### DIRECTIONS FOR THIS TASK
Say how many lines of the listing below hold the string "array", and say nothing else.

START MATERIAL SUPPLIED

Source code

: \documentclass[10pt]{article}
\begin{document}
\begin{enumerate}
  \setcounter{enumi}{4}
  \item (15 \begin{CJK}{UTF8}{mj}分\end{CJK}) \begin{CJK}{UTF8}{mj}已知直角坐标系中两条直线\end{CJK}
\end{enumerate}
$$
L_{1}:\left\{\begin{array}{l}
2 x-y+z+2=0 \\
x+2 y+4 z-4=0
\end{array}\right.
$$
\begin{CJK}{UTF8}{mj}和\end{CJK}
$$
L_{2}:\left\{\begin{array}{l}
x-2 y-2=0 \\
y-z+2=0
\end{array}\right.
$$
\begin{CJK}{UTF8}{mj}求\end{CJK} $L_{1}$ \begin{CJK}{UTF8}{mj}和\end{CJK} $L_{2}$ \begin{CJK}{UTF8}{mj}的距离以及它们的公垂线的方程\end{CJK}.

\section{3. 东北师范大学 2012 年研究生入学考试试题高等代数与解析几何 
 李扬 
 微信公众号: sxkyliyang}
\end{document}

END MATERIAL SUPPLIED

### TASK SOLUTION
4